FAQ: I Have An Ivey League MBA. What Can You Possibly Tell Me About Marketing Which I Don't Know At Least Million Times Better Than You Do?

No doubt, what you were taught at Harvard, or wherever else, is good stuff. But it's all theory. It's information not applicable knowledge. Do you know what elite consulting firms do with freshly hired Ivy League MBAs?

They put them through rigorous "real life" education programmes to learn how business is done in real life. It's the business equivalent of residency which newly graduated doctors must go through before they can crack open chests and skulls.

And I've found over the years that the essence of business development can't be taught in a sterile environment using theoretical case studies and elegant guesswork.

And while business schools can teach you skills, the success and failure of businesses depend on the character of the people engaged in your business. Character traits like, exciting, enthusing and energising people, working on a challenge, making prompt decisions and being able to turn on a dime.

And four character traits management guru, Tom Peters puts high value on: A peasant's toughness, streak of brutality, good finisher and killer instinct. And I fully agree with him both as a former farmer and a soldier.

It's fine to be a risk allergic, playing-by-the-book theorist in the classroom, but in real life these people need lots of character adjustment to take the daily ambiguities and risks of running businesses on their strides.

We all know that some 99% of the graduating MBAs go into investment banking, consulting and finance... as employees. Why? Because they are so risk-allergic that they wouldn't want to risk their own money on their "expertise". So, they seek out jobs in which they can fumble and tumble day in and day out and get paid for it.

And the remaining few that start their own businesses, graduate and then go on learning how business operates in the real world. They start learning from real practitioners.

So, we're at the same level really. I've just skipped the MBA curriculum that they now try to forget to give more room to real street-smart knowledge.

Oh, and if those MBAs really knew business, instead of becoming indentured servants (a.k.a. employees), they would run their own businesses.

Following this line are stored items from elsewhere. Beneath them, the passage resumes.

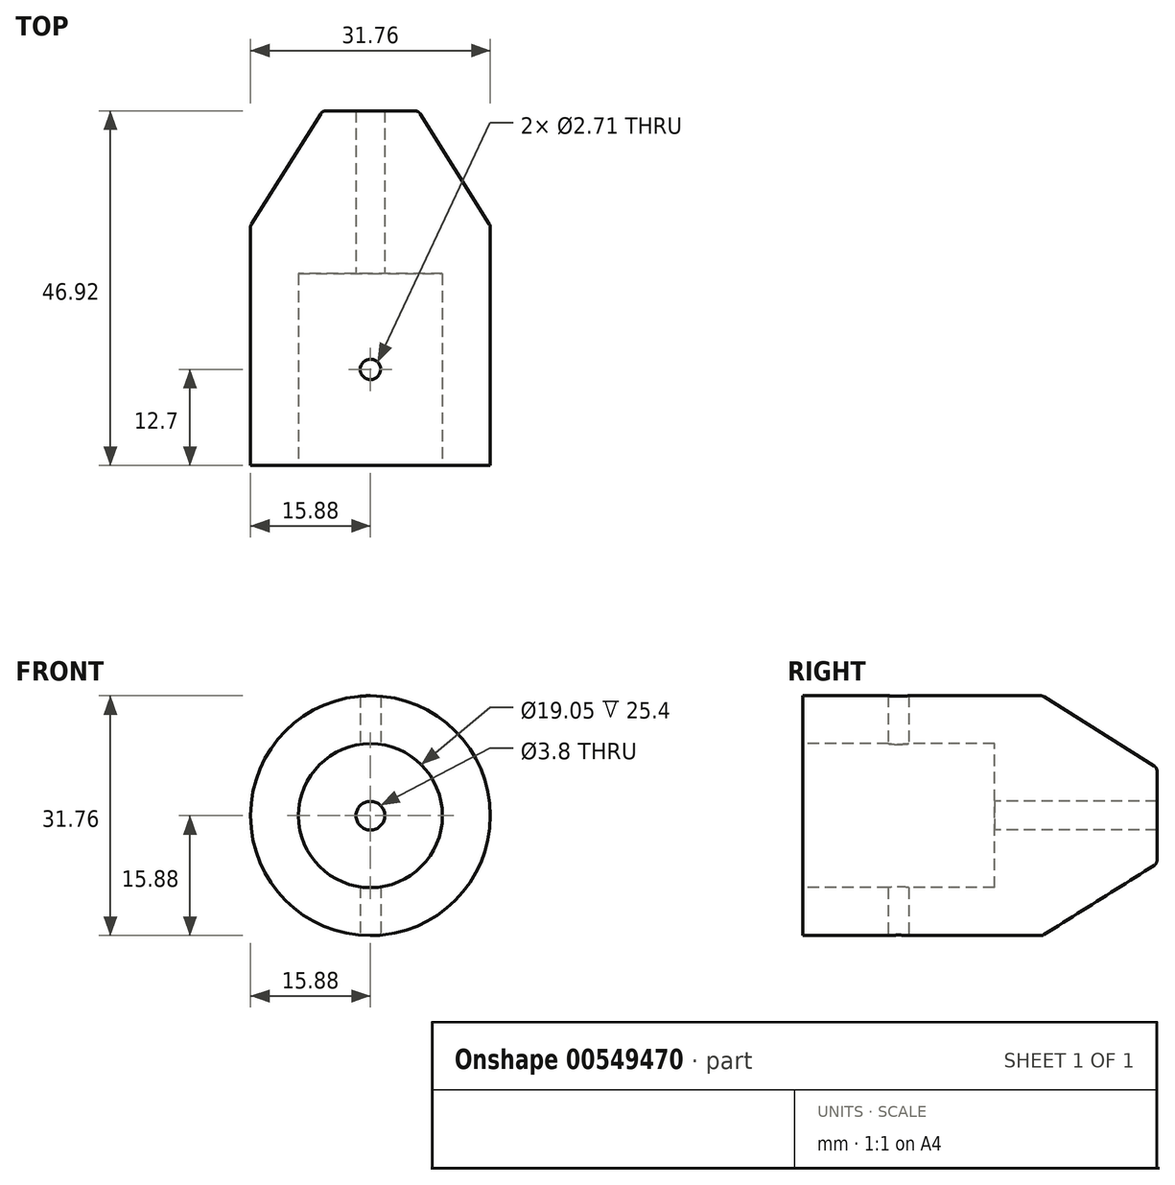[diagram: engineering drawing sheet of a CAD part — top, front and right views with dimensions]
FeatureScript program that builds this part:
annotation { "Feature Type Name" : "Feature", "Feature Type Description" : "" }
export const myFeature = defineFeature(function(context is Context, id is Id, definition is map)
    precondition{}
    {
        {
            var Q0;
            Q0=qCreatedBy(makeId("Right.planeOp"),FACE);
            var sketch = newSketch(context, id + "F0", { "sketchPlane" : qUnion([Q0])});
            skLineSegment(sketch, "E0", {"start": v(-31.75, 15.87) * mm, "end": v(0, 15.88) * mm});
            skLineSegment(sketch, "E1", {"start": v(-31.75, 15.87) * mm, "end": v(-31.75, 9.53) * mm});
            skLineSegment(sketch, "E2", {"start": v(-31.75, 9.53) * mm, "end": v(-6.35, 9.53) * mm});
            skLineSegment(sketch, "E3", {"start": v(-6.35, 9.53) * mm, "end": v(-6.35, 0) * mm});
            skLineSegment(sketch, "E4", {"start": v(-6.35, 0) * mm, "end": v(15.17, 0) * mm});
            skLineSegment(sketch, "E5", {"start": v(15.17, 0) * mm, "end": v(15.17, 6.35) * mm});
            skLineSegment(sketch, "E6", {"start": v(0, 15.88) * mm, "end": v(15.17, 6.35) * mm});
            skSolve(sketch);
        }
        {
            var Q0;
            Q0 = qSketchRegion(id + "F0", true);
            var Q1;
            Q1=sQuery(id+"F0.wireOp",EDGE,"E4");
            revolve(context, id + "F1", {"entities" : qUnion([Q0]), "axis" : qUnion([Q1]), "revolveType" : RevolveType.FULL});
        }
        {
            var Q0;
            Q0=makeQuery(id+"F1.opRevolve","SWEPT_FACE",FACE,{"disambiguationData":[OSD([sQuery(id+"F0.wireOp",EDGE,"E5")])]});
            var sketch = newSketch(context, id + "F2", { "sketchPlane" : qUnion([Q0])});
            skPoint(sketch, "E7.0", {"position": v(0, 0) * mm});
            skSolve(sketch);
        }
        {
            var Q0;
            Q0=sQuery(id+"F2.wireOp",VERTEX,"E7.0");
            var Q1;
            Q1=makeQuery(id+"F1.opRevolve","SWEPT_BODY",BODY,{"disambiguationData":[OSD([sQuery(id+"F0.wireOp",EDGE,"E0"),sQuery(id+"F0.wireOp",EDGE,"E1"),sQuery(id+"F0.wireOp",EDGE,"E2"),sQuery(id+"F0.wireOp",EDGE,"E3"),sQuery(id+"F0.wireOp",EDGE,"E4"),sQuery(id+"F0.wireOp",EDGE,"w9dLrYv9-lBM8-68nR-eK5x-by8z1ml0Crkc"),sQuery(id+"F0.wireOp",EDGE,"wdY8MxJK-PCpl-DHCc-kkbj-PTYJsvz9WHpY")])]});
            hole(context, id + "F3", {"style" : HoleStyle.SIMPLE, "endStyle" : HoleEndStyle.THROUGH, "standardTappedOrClearance" : lookupTablePath({ "standard" : "ANSI", "engagement" : "75%", "pitch" : "24 tpi", "size" : "#10", "type" : "Tapped" }), "standardBlindInLast" : lookupTablePath({ "standard" : "ANSI", "engagement" : "75%", "pitch" : "24 tpi", "size" : "#10", "type" : "Tapped" }), "holeDiameter" : 3.8 * mm, "majorDiameter" : 4.83 * mm, "showTappedDepth" : true, "tappedDepth" : 15.24 * mm, "tapClearance" : 3, "startFromSketch" : true, "locations" : qUnion([Q0]), "scope" : qUnion([Q1])});
        }
        {
            var Q0;
            Q0=qCreatedBy(makeId("Top.planeOp"),FACE);
            cPlane(context, id + "F4", {"entities" : qUnion([Q0]), "cplaneType" : CPlaneType.OFFSET, "offset" : 17.02 * mm, "width" : 152.4 * mm, "height" : 152.4 * mm});
        }
        {
            var Q0;
            Q0=qCreatedBy(id+"F4.planeOp",FACE);
            var sketch = newSketch(context, id + "F5", { "sketchPlane" : qUnion([Q0])});
            skLineSegment(sketch, "E8", {"start": v(-15.88, -35.63) * mm, "end": v(-15.88, -2.47) * mm});
            skLineSegment(sketch, "E9", {"start": v(15.88, 0) * mm, "end": v(15.88, -35.63) * mm});
            skPoint(sketch, "E10", {"position": v(0, -19.05) * mm});
            skPoint(sketch, "E10.positionSnap0", {"position": v(-15.88, -19.05) * mm});
            skSolve(sketch);
        }
        {
            var Q0;
            Q0=sQuery(id+"F5.wireOp",VERTEX,"E10");
            var Q1;
            Q1=makeQuery(id+"F1.opRevolve","SWEPT_BODY",BODY,{"disambiguationData":[OSD([sQuery(id+"F0.wireOp",EDGE,"E0"),sQuery(id+"F0.wireOp",EDGE,"E1"),sQuery(id+"F0.wireOp",EDGE,"E2"),sQuery(id+"F0.wireOp",EDGE,"E3"),sQuery(id+"F0.wireOp",EDGE,"E4"),sQuery(id+"F0.wireOp",EDGE,"E5"),sQuery(id+"F0.wireOp",EDGE,"E6")])]});
            hole(context, id + "F6", {"style" : HoleStyle.SIMPLE, "endStyle" : HoleEndStyle.THROUGH, "standardTappedOrClearance" : lookupTablePath({ "standard" : "ANSI", "engagement" : "75%", "pitch" : "32 tpi", "size" : "#6", "type" : "Tapped" }), "standardBlindInLast" : lookupTablePath({ "standard" : "ANSI", "engagement" : "75%", "pitch" : "32 tpi", "size" : "#6", "type" : "Tapped" }), "holeDiameter" : 2.7 * mm, "majorDiameter" : 3.5 * mm, "showTappedDepth" : true, "isTappedThrough" : true, "tappedDepth" : 15.24 * mm, "tapClearance" : 3, "startFromSketch" : true, "locations" : qUnion([Q0]), "scope" : qUnion([Q1])});
        }
        {
            var Q0;
            Q0=makeQuery(id+"F1.opRevolve","SWEPT_EDGE",EDGE,{"disambiguationData":[OSD([sQuery(id+"F0.wireOp",EDGE,"E5"),sQuery(id+"F0.wireOp",EDGE,"E6")])]});
            var Q1;
            Q1=makeQuery(id+"F1.opRevolve","SWEPT_EDGE",EDGE,{"disambiguationData":[OSD([sQuery(id+"F0.wireOp",EDGE,"E0"),sQuery(id+"F0.wireOp",EDGE,"E6")])]});
            fillet(context, id + "F7", {"entities" : qUnion([Q0, Q1]), "radius" : 0.76 * mm, "tangentPropagation" : true, "allowEdgeOverflow" : false});
        }
    });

Copywriting legend, one of my writing mentors, John Carlton has put it this way...

"And remember - if the dudes teaching the MBA courses really knew their stuff, do you think they'd be grinding it out in academia? The School of Hard Knocks remains the best university out there."

Don't get me wrong. I have nothing against MBAs. Most of them just don't fit into fast-paced entrepreneurial organisations any better than a piccolo player fits into a heavy metal band. That's all really.

And this is why I went, and have been continually attending the School of Hard Knocks. I find this curriculum more practical and useful and the learning methods more exciting than some academic mish-mash. But that's just me.